Simon Waldman (Director, UK Guardian) sees everyone reading news from a feed aggregator in the future:
    Over time, you develop a rich cocktail of sources and you develop a new habit for browsing information. Some things you look at hourly, some daily, and some you deliberately save till Friday pm for a catch up. This is light years away from sitting down at the table in the morning looking at your paper, or even your paper’s website.

    In this new environment, no single organisation gives shape to the world in this way - there is no single front page, or lead story.
It's an interesting vision, but it sounds too time consuming for all but dedicated news junkies.
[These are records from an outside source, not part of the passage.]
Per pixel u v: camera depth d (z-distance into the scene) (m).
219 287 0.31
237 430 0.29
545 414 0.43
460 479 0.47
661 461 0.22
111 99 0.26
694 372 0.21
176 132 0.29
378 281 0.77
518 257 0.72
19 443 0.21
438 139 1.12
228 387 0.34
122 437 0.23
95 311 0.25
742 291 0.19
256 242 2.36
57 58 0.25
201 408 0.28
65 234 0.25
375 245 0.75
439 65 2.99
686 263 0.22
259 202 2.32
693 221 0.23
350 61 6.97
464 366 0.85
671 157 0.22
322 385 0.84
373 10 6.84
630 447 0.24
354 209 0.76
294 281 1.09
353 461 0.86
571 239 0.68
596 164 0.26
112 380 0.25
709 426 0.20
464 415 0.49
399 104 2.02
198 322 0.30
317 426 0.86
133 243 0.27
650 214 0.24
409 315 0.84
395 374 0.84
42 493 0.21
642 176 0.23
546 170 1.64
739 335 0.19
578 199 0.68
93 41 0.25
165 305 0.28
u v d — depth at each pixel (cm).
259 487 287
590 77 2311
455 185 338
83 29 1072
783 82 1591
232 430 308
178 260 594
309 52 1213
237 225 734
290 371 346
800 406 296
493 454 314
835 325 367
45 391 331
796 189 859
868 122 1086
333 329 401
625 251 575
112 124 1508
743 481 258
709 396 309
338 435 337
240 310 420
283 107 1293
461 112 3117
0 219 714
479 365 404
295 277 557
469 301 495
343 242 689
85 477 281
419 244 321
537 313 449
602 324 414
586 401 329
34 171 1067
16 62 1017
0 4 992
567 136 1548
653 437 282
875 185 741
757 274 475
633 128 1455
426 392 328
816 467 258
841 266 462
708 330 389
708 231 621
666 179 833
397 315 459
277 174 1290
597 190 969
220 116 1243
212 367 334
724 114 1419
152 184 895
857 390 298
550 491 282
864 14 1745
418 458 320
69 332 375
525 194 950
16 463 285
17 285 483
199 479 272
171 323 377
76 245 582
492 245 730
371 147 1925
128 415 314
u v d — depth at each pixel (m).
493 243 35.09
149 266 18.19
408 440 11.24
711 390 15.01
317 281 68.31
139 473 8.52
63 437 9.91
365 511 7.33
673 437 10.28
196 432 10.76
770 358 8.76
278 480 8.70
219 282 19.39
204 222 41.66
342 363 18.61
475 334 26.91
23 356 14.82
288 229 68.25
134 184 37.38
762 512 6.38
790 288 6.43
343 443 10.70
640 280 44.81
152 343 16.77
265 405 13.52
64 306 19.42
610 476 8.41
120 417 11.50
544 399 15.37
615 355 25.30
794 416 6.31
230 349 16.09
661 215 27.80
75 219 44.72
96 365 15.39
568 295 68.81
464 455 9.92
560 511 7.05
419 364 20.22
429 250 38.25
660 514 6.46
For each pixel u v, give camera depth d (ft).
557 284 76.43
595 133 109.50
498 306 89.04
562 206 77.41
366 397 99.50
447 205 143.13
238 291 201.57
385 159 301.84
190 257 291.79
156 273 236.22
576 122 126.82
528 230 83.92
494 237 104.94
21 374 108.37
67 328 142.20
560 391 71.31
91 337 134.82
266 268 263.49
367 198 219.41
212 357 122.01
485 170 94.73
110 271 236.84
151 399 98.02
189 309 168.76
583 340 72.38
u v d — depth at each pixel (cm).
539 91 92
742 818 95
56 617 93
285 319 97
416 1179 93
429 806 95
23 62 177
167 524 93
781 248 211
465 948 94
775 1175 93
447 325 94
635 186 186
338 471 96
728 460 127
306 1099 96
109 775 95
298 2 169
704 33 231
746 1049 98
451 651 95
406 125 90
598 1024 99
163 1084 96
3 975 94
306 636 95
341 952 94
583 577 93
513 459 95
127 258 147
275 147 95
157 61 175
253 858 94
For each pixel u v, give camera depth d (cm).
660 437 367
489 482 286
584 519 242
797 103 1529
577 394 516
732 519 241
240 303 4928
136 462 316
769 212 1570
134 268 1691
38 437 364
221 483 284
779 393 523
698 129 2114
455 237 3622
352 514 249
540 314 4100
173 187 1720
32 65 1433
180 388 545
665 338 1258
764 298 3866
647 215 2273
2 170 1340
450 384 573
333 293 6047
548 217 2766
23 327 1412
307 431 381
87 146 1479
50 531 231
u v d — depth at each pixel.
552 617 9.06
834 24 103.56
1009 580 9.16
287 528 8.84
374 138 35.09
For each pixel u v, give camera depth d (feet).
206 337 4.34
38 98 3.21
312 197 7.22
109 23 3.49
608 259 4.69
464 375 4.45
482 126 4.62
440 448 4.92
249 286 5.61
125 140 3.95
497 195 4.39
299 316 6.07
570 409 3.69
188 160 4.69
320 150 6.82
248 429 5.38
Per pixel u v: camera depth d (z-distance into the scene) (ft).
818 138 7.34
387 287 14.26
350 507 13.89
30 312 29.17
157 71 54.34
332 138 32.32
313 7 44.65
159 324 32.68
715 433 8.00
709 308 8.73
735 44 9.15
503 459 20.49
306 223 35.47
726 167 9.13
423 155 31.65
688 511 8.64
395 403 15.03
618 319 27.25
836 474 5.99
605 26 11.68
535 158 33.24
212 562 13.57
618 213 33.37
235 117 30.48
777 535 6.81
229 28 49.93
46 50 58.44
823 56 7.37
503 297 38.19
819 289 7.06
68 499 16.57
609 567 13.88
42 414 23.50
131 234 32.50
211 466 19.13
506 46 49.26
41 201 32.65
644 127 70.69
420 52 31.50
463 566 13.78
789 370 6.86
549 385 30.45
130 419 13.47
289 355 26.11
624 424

Most people don't want to spend hours hunting down good sources, setting up RSS readers, and skimming tens or even hundreds of web feeds every day. Most people just want to read news.

Simon needs to look beyond the current generation of aggregators. They're designed for early adopters, not the mainstream. There's no prioritization, no filtering, no sorting. Almost all of the work of hunting down quality sources and good information is put on the reader.

We at Findory have a different vision. We think news shouldn't require any effort to read. We think your newspaper should adapt to you and help you find the news you need. We think a newspaper should help readers discover important articles and sources buried deep in the long tail of news.

People need information. People need to know the news that impacts their lives. We should help them.